A Control Yuan investigation into the election of former National Development Council minister Kuan Chung-ming (管中閔) as National Taiwan University (NTU) president in January has found both the university’s election process and the Ministry of Education’s regulations on university presidents to be flawed, a source said on Sunday.
The Control Yuan will soon complete a report on the case and send it to the legislature’s Education and Culture Committee for discussion on Aug. 16, the source said, adding that the committee would determine whether corrective measures should be carried out.
According to the draft report, the current university president system has inherent flaws and the procedures in which the NTU approved Kuan’s application to serve as an independent director at Taiwan Mobile Co while working as a professor of finance was also flawed, the source said.

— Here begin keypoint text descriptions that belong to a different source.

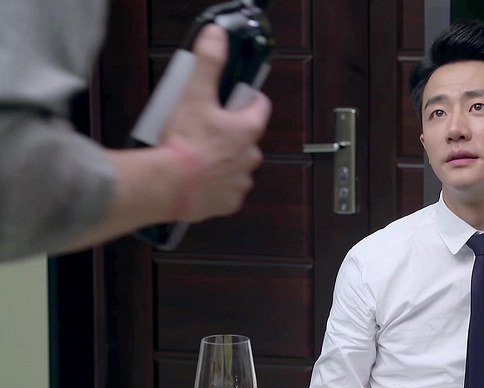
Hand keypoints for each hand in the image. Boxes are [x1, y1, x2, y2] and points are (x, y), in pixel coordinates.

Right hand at [160, 23, 271, 222]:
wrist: (169, 185)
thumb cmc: (185, 142)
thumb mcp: (195, 94)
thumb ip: (208, 63)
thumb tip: (217, 36)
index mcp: (248, 129)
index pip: (260, 106)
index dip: (247, 99)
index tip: (236, 97)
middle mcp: (251, 156)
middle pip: (247, 138)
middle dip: (231, 133)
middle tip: (206, 129)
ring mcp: (241, 181)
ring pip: (237, 166)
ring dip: (224, 161)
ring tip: (199, 157)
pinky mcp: (228, 202)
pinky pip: (227, 191)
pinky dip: (216, 186)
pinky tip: (198, 180)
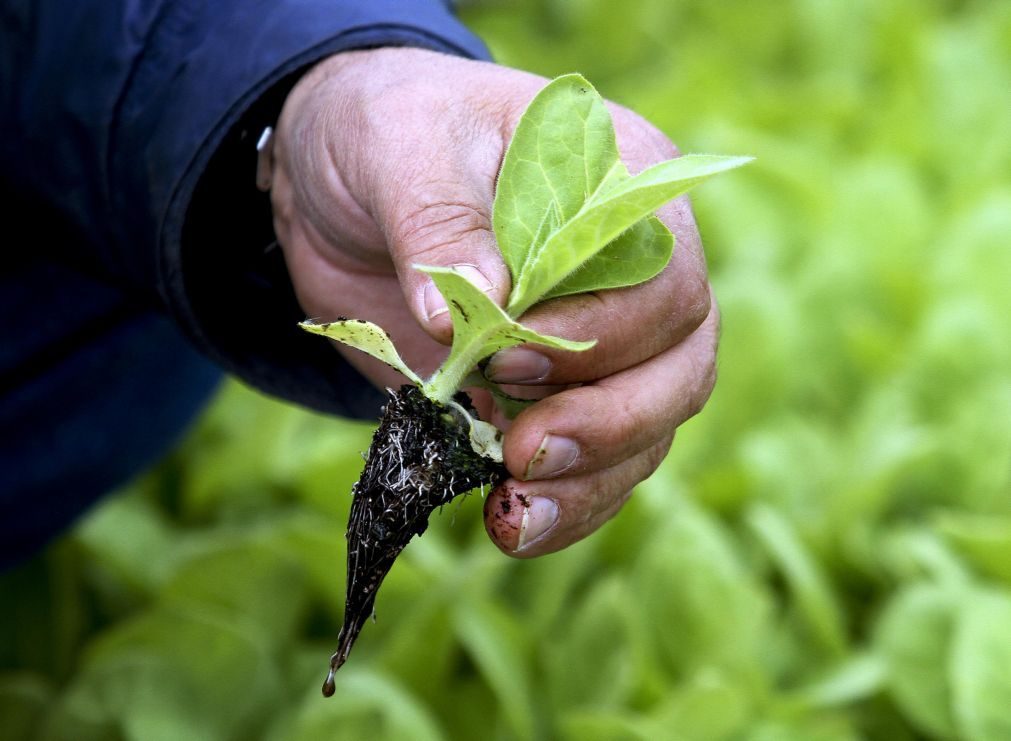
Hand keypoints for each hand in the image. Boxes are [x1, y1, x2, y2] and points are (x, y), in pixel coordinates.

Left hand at [267, 47, 717, 557]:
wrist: (339, 188)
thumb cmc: (386, 135)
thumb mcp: (398, 145)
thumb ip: (438, 219)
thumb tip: (471, 311)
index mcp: (621, 187)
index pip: (664, 276)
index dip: (605, 332)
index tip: (508, 355)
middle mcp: (631, 273)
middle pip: (680, 365)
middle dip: (611, 422)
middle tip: (524, 453)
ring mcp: (599, 344)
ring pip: (647, 430)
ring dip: (590, 483)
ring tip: (513, 517)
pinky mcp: (550, 398)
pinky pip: (593, 465)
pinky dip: (562, 504)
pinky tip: (511, 524)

According to Article 13 of the Public Functionary Service Act (公務員服務法), public-sector employees are banned from taking part-time positions.
The Control Yuan has impeached 42 civil servants for contravening the article, including former minister of education Wu Maw-kuen (吳茂昆), but so far no one has been impeached for serving concurrently as an independent director at a private company, the source said.
NTU has said that, in practice, about 90 percent of its professors apply for approval after they have already begun their part-time posts. However, the university has banned applying for retroactive approvals since 2016.
A key issue the probe aims to clarify is whether NTU has violated its own regulations by approving Kuan’s part-time director position retroactively, the source said.
Asked if there is double standard in the way the ministry handled Kuan’s case, the source compared Kuan’s case with that of NTU College of Electrical Engineering and Computer Science professor Chung Char-dir (鍾嘉德).
Like Kuan, Chung was also hired by Taiwan Mobile to serve as an independent director and member of the auditing and remuneration committees, but Chung applied to NTU according to regulations and the university approved it on June 9 last year, before Taiwan Mobile formally announced both their appointments on June 14, the source said.
However, Kuan did not apply for approval with NTU until August last year and because the university was waiting for him to do so, it did not give a formal reply to Taiwan Mobile about both their applications until October, the source said.
Kuan was elected NTU president on Jan. 5 and was scheduled to take office on Feb. 1, but the ministry in April did not approve the appointment, saying the election process was flawed.
According to the ministry, Kuan had illegally worked at Taiwan Mobile and had failed to disclose those positions before the election to avoid a conflict of interest, as Taiwan Mobile vice chairman Richard Tsai (蔡明興) was a member of NTU’s presidential election committee.